Rothbard located a fatal flaw in Strauss’s work. He was no friend whom libertarians should rush to embrace: his view of natural law was entirely mistaken. Further, his mistake was not a mere theoretical failing, of interest to no one but a few scholars. The misunderstanding of morality that ran through Strauss’s work might lead, if applied in practice, to immense harm. Strauss wished to replace the ironclad restrictions on the state, imposed by natural law rightly understood, with the "prudential" judgments of political leaders who aim to enhance national power.


Murray N. Rothbard – writing over forty years ago – had Strauss's number:

"As Strauss sees matters, classical and Christian natural law did not impose strict and absolute limits on state power; instead, all is left to the prudential judgment of the wise statesman. From this contention, Rothbard vigorously dissents. 'In this [Straussian] reading, Hobbes and Locke are the great villains in the alleged perversion of natural law. To my mind, the 'perversion' was a healthy sharpening and development of the concept.' … Strauss's rejection of individual rights led him to espouse political views that Rothbard found repellent: 'We find Strauss . . . praising 'farsighted', 'sober' British imperialism; we find him discoursing on the 'good' Caesarism, on Caesarism as often necessary and not really tyranny, etc... he praises political philosophers for yes, lying to their readers for the sake of the 'social good'…. I must say that this is an odd position for a supposed moralist to take.'"


The Calgary School promotes the politics of Leo Strauss, Eric Voegelin and Carl Schmitt, secrecy, power in the hands of a strong man, power must be held at all costs, and the cynical use of the religious right/ social conservatives as your base. Even if it means lying to the public and hiding your real agenda. Harper fits that bill as much as Bush does.

» **Dataset records**:
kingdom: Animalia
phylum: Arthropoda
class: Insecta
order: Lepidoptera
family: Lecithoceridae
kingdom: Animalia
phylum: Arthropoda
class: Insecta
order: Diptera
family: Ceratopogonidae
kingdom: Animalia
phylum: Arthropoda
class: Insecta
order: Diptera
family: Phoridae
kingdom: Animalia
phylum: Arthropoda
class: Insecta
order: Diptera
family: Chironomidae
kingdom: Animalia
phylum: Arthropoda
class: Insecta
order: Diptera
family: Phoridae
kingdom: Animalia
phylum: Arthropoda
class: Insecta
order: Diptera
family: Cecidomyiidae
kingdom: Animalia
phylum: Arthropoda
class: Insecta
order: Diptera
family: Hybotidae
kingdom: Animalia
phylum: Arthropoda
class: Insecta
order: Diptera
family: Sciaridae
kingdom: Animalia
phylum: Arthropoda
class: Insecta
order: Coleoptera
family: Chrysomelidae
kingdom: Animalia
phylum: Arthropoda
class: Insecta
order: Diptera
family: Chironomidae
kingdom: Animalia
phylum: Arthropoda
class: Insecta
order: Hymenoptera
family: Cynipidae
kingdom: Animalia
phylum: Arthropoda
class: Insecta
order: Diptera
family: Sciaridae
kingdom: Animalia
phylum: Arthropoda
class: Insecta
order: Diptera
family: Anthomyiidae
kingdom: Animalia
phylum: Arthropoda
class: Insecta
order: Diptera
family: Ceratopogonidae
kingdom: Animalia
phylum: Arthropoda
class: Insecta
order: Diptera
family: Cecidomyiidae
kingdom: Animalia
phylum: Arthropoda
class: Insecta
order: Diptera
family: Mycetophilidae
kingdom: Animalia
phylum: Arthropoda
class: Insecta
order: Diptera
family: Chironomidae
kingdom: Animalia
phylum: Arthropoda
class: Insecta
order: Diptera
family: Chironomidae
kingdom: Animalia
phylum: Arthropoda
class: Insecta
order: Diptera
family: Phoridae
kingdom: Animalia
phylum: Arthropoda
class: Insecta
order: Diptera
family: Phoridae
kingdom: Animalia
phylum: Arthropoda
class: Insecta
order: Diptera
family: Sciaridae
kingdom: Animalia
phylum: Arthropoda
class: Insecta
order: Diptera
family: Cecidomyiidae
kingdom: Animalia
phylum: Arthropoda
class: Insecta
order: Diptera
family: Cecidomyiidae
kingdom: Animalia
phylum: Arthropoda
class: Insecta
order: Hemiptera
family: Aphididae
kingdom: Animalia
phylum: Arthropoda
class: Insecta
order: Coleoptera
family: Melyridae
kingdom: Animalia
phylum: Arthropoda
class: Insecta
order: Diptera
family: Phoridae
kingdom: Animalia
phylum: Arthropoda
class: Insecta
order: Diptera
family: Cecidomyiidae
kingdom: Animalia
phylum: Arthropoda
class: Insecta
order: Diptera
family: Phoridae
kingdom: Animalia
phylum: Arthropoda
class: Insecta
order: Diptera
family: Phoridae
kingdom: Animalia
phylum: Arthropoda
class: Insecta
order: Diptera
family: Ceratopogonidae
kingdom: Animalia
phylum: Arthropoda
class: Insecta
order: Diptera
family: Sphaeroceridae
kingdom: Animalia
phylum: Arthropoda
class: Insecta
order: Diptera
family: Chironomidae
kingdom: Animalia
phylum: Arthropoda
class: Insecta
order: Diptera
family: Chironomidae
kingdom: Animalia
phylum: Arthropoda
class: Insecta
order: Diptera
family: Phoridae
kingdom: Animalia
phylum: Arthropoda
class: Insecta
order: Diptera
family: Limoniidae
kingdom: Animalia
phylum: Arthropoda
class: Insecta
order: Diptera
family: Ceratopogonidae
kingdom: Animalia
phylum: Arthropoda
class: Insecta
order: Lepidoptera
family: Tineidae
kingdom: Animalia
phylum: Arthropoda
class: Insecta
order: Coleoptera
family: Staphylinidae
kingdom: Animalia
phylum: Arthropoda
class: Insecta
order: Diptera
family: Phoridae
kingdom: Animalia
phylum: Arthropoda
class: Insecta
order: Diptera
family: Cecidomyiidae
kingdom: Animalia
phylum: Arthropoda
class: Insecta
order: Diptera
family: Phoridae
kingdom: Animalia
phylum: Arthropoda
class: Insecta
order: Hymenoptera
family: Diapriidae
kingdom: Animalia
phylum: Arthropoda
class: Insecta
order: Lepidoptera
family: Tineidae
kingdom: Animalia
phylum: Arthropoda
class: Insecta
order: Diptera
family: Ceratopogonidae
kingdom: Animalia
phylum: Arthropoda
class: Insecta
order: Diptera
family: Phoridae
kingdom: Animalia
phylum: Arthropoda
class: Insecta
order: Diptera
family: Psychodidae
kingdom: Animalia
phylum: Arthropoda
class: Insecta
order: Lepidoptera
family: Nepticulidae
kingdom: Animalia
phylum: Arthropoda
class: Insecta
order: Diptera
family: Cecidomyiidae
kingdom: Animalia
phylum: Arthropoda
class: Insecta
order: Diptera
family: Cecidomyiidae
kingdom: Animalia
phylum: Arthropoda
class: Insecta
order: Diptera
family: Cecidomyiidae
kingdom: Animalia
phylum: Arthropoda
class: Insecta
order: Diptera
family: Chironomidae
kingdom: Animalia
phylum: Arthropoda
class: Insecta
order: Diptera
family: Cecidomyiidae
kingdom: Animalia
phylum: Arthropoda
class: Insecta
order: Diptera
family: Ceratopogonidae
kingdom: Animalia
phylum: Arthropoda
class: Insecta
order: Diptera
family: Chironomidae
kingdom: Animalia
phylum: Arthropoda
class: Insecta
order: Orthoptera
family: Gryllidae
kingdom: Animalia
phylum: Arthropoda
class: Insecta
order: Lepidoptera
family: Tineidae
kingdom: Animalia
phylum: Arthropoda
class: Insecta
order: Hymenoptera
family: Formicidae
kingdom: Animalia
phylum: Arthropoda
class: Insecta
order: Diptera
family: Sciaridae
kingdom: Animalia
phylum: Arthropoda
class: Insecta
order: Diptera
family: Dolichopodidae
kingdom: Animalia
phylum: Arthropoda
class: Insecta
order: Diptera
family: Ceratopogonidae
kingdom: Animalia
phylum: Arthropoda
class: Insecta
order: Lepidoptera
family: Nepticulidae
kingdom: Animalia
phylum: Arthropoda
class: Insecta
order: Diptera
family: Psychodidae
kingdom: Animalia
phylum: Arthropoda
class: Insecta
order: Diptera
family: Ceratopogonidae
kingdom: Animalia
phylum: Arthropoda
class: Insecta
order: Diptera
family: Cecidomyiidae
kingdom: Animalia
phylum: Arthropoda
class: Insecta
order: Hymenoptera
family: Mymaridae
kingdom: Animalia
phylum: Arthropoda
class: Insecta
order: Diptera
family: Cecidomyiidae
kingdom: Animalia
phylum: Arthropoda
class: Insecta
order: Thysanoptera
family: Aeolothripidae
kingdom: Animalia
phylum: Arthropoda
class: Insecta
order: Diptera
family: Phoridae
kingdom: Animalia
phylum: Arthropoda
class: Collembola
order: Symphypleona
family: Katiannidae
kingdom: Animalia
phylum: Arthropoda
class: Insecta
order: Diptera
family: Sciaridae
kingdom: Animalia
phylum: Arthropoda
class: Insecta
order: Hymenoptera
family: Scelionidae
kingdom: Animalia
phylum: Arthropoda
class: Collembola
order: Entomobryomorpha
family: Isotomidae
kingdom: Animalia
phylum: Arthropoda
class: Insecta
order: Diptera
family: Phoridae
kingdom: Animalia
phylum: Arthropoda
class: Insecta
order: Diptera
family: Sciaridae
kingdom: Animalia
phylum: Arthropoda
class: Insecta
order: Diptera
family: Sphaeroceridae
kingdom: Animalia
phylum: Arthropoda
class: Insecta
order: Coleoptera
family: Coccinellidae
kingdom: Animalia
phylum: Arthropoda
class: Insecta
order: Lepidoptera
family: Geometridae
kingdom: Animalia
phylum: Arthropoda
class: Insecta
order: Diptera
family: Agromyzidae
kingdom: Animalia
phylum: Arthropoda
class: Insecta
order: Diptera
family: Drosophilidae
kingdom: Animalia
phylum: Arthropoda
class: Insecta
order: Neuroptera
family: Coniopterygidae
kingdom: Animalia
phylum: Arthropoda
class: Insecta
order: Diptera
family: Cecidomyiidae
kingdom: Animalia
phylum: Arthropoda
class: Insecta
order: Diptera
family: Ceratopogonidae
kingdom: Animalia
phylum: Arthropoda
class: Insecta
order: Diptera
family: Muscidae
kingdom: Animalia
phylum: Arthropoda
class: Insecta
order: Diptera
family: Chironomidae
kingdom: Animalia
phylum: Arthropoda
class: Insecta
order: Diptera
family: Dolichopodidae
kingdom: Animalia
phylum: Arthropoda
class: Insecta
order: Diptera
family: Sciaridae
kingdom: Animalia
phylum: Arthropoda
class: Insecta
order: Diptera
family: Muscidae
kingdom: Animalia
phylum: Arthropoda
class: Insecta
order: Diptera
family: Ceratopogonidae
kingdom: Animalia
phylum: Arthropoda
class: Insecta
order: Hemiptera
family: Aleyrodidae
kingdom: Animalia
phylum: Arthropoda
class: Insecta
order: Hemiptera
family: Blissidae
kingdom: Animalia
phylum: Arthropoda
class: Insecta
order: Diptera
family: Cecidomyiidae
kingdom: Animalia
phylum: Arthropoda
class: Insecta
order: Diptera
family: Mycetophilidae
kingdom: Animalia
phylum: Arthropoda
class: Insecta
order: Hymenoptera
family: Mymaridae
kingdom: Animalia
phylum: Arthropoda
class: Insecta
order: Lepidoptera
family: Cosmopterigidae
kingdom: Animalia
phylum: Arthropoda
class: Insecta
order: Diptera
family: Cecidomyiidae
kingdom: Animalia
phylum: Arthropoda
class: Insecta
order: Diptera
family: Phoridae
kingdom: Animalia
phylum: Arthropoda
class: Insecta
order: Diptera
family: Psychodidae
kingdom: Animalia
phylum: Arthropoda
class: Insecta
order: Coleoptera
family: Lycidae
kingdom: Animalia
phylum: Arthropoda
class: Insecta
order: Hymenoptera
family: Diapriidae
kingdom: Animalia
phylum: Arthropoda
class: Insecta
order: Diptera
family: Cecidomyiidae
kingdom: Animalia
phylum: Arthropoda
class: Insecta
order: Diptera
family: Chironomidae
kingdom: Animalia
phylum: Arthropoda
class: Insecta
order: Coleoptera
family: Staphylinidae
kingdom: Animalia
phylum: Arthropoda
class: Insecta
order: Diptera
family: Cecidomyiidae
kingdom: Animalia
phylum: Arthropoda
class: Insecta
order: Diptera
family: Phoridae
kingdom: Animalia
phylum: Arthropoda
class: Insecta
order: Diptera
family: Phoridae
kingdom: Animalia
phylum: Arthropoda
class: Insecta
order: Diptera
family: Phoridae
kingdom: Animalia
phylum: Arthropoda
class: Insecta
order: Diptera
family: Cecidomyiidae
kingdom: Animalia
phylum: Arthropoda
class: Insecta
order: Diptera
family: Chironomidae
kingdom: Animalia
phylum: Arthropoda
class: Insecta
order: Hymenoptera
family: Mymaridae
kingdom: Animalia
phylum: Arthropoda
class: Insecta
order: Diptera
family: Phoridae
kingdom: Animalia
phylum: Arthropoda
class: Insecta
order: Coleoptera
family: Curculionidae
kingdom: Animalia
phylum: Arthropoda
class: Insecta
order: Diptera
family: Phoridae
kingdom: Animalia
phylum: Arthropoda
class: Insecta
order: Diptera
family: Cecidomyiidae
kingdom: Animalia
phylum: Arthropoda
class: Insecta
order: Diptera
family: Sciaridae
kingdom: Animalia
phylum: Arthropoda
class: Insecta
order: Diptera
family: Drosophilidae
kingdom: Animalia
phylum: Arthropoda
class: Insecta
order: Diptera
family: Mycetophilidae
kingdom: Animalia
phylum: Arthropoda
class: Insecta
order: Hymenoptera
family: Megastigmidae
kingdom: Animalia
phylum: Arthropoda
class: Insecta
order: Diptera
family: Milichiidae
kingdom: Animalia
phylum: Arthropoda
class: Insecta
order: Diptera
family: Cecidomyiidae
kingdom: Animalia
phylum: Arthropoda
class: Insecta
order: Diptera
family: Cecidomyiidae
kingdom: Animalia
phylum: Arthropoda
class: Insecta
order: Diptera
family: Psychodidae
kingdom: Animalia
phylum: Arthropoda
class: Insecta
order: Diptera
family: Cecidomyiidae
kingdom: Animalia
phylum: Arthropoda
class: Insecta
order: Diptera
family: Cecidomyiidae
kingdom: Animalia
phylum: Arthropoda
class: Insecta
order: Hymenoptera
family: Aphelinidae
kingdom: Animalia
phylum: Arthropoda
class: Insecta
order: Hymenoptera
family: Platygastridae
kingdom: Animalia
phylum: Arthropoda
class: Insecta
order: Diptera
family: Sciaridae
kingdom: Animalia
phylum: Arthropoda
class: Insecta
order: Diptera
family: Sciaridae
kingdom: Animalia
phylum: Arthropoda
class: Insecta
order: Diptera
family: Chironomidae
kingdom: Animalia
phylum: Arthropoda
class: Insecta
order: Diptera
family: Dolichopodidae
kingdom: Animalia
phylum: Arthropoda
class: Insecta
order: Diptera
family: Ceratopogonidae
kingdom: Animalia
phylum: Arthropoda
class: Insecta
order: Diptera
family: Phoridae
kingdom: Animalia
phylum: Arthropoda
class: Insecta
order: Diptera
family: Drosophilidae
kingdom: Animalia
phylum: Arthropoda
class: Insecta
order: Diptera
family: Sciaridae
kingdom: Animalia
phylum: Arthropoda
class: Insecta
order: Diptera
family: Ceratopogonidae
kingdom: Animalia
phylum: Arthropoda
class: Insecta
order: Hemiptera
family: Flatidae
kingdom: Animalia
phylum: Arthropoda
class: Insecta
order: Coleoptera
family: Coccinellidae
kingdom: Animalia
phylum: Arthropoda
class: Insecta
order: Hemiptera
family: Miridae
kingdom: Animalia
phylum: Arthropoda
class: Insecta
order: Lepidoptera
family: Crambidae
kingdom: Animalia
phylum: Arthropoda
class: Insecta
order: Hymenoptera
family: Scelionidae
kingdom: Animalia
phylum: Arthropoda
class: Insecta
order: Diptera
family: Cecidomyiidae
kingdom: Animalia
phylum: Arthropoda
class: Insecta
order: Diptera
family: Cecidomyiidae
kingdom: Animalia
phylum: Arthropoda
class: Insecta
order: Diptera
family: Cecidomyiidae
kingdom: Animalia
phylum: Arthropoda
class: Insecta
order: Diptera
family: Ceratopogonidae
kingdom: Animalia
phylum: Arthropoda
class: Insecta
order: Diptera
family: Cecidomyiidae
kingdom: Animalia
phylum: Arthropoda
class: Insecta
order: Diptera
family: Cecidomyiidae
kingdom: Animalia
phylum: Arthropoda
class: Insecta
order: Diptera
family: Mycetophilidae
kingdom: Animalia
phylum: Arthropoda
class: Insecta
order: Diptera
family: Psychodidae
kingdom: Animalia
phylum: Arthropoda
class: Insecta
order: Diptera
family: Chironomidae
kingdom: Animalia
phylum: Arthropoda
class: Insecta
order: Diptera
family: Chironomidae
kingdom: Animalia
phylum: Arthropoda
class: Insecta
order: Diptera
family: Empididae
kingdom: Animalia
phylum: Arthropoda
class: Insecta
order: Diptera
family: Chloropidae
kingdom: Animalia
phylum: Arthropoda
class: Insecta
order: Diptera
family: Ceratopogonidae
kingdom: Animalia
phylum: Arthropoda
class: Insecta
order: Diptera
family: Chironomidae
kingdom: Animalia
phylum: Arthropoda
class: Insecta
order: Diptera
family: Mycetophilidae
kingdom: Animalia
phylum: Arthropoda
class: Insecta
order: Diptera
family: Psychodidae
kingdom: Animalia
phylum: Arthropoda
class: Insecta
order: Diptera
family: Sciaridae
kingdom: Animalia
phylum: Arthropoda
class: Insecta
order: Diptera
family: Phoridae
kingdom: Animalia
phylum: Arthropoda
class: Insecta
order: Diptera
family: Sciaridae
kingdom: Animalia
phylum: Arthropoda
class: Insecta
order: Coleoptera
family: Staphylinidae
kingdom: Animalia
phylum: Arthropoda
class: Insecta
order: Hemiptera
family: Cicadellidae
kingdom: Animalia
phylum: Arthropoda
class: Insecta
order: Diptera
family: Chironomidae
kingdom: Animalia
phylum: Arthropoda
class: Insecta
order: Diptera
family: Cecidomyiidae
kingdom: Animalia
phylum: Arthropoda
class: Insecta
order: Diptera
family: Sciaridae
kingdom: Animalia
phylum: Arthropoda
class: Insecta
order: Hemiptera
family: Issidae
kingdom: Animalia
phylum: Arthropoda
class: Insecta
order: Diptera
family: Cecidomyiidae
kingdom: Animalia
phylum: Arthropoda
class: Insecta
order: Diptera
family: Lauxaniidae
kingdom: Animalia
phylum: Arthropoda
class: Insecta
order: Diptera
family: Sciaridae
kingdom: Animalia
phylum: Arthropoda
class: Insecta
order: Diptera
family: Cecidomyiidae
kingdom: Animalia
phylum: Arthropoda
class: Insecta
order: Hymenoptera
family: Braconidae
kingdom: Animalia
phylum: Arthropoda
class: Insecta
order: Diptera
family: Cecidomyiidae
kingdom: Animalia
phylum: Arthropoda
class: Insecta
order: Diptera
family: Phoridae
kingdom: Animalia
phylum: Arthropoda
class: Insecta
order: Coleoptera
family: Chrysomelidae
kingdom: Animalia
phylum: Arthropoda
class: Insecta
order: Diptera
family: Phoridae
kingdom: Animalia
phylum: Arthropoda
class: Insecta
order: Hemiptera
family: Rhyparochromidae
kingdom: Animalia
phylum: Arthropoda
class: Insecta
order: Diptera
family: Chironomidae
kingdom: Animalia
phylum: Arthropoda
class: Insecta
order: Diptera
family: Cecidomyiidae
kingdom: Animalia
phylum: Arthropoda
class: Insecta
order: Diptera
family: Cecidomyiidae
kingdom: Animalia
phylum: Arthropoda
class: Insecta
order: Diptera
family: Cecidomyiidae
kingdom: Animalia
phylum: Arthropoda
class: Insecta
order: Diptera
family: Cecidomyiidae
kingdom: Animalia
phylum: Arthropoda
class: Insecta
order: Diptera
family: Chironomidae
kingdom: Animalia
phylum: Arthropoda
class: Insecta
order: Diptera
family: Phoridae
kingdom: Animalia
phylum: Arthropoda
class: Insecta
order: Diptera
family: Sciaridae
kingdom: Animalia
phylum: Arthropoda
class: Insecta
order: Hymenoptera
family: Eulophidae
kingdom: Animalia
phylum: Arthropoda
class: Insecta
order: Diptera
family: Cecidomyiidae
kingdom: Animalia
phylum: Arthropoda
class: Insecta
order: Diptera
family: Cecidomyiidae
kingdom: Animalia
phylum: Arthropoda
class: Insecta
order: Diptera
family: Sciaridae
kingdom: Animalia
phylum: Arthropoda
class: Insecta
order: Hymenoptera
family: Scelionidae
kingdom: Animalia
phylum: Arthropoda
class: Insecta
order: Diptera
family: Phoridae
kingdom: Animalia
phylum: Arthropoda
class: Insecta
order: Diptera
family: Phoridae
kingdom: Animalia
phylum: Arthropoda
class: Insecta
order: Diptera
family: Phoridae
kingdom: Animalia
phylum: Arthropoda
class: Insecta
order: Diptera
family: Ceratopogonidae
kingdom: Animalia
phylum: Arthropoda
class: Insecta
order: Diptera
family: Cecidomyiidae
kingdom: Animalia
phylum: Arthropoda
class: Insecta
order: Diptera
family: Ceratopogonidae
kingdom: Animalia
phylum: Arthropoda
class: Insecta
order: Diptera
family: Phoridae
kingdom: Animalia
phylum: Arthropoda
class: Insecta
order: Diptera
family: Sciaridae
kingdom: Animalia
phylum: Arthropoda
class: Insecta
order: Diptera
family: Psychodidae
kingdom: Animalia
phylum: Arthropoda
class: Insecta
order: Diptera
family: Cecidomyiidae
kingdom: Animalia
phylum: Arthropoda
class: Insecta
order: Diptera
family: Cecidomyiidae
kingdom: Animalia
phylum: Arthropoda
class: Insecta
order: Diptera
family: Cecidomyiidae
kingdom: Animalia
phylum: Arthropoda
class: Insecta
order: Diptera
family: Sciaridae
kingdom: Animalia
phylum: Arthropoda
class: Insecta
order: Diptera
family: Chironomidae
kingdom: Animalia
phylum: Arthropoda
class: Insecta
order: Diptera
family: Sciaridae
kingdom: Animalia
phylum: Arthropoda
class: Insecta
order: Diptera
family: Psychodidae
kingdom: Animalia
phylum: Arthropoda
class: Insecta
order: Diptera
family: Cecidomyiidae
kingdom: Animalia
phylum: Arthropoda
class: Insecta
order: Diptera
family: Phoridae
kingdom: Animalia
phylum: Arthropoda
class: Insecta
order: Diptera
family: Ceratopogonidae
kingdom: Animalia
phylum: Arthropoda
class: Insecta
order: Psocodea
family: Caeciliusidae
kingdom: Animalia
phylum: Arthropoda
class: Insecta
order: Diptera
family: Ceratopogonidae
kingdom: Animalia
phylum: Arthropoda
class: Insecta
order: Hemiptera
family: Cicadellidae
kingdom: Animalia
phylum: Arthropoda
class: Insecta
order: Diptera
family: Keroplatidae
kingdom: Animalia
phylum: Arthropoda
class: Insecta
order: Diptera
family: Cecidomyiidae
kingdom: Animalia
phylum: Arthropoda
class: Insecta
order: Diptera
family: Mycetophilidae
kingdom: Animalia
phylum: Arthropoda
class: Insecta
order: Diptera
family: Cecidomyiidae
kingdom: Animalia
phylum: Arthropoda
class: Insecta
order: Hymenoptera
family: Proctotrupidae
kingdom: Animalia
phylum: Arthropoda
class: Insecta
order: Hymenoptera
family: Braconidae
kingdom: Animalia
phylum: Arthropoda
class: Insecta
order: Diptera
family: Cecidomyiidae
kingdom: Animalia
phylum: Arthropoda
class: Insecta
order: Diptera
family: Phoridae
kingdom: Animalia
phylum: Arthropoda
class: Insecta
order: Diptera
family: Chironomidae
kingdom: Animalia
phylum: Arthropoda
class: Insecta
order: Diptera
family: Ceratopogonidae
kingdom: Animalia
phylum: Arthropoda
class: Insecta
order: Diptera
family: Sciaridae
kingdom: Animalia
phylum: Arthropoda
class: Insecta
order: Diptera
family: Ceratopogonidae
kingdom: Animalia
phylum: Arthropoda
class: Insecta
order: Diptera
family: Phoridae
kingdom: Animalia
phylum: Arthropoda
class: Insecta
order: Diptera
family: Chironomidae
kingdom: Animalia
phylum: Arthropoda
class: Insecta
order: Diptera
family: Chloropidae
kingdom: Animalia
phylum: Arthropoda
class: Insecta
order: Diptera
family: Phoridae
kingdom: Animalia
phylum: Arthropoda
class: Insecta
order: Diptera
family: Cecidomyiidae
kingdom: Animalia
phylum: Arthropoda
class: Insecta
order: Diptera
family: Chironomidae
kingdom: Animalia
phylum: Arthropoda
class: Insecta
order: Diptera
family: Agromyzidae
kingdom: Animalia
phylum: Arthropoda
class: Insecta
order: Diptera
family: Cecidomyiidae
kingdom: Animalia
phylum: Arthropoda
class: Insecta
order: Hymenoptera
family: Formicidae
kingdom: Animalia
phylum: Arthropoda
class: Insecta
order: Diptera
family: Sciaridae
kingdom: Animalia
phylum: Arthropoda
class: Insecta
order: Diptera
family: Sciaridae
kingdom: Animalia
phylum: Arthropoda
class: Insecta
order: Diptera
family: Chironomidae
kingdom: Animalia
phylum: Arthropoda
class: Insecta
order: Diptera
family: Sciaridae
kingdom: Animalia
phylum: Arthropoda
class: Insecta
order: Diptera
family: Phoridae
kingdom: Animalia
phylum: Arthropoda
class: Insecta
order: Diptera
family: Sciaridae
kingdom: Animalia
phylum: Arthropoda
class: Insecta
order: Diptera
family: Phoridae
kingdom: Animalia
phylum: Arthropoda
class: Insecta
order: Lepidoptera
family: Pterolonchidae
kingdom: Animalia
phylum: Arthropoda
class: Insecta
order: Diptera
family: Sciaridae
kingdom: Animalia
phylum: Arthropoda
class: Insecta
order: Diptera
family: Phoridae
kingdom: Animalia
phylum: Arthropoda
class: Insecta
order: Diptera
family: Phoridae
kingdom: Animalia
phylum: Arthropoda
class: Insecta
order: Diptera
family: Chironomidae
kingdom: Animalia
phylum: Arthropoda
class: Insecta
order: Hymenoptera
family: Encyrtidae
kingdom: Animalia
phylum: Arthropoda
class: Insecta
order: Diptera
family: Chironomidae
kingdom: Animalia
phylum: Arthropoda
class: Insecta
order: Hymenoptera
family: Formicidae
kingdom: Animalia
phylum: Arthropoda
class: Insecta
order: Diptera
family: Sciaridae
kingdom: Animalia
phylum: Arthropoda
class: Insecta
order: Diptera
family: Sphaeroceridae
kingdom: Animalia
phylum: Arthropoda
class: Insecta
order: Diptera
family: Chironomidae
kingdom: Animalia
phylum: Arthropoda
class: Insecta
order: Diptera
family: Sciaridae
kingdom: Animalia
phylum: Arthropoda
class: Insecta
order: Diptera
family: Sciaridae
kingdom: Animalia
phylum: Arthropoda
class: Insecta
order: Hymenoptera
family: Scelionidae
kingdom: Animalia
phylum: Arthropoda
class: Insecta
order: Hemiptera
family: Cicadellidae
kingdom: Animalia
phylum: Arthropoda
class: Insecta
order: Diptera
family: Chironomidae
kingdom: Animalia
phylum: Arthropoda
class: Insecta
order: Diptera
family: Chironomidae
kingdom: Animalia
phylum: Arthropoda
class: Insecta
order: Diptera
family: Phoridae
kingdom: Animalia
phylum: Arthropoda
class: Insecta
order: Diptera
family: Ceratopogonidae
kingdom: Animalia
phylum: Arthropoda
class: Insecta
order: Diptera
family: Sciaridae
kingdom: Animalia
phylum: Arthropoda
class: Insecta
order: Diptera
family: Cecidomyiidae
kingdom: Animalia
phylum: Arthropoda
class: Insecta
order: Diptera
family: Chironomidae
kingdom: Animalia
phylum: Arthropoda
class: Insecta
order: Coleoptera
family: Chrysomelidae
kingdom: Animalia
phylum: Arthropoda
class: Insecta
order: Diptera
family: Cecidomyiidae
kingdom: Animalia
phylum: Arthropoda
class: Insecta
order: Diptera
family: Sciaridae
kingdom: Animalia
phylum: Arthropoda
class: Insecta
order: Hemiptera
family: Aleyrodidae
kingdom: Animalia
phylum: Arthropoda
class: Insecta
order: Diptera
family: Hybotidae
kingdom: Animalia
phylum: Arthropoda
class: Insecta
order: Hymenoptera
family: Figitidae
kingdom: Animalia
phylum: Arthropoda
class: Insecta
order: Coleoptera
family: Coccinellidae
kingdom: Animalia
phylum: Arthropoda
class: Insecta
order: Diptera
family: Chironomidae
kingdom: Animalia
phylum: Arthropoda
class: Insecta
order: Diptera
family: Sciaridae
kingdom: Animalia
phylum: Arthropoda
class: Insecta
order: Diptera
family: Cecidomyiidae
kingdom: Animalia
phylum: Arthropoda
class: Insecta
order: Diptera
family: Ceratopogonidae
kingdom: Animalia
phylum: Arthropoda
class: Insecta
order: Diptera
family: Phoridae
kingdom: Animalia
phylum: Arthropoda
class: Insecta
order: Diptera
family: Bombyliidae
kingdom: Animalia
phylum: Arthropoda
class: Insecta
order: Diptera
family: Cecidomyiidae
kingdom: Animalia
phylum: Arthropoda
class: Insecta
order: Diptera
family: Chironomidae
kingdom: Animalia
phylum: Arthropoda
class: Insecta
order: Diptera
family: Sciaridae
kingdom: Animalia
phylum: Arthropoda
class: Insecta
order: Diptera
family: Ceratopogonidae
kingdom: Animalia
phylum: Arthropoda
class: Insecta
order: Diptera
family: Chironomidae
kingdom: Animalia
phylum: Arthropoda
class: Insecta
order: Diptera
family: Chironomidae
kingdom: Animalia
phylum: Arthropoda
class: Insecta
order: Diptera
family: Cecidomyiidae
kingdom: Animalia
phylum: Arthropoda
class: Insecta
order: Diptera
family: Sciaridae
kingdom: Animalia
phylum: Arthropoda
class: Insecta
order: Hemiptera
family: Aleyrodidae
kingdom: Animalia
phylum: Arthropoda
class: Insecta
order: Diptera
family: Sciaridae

» **WHAT YOU NEED TO DO**:
Return the passage on Strauss and natural law verbatim from "Rothbard located a" to "enhance national power.".

» **EXERCISE OUTPUT**:
Rothbard located a fatal flaw in Strauss’s work. He was no friend whom libertarians should rush to embrace: his view of natural law was entirely mistaken. Further, his mistake was not a mere theoretical failing, of interest to no one but a few scholars. The misunderstanding of morality that ran through Strauss’s work might lead, if applied in practice, to immense harm. Strauss wished to replace the ironclad restrictions on the state, imposed by natural law rightly understood, with the "prudential" judgments of political leaders who aim to enhance national power.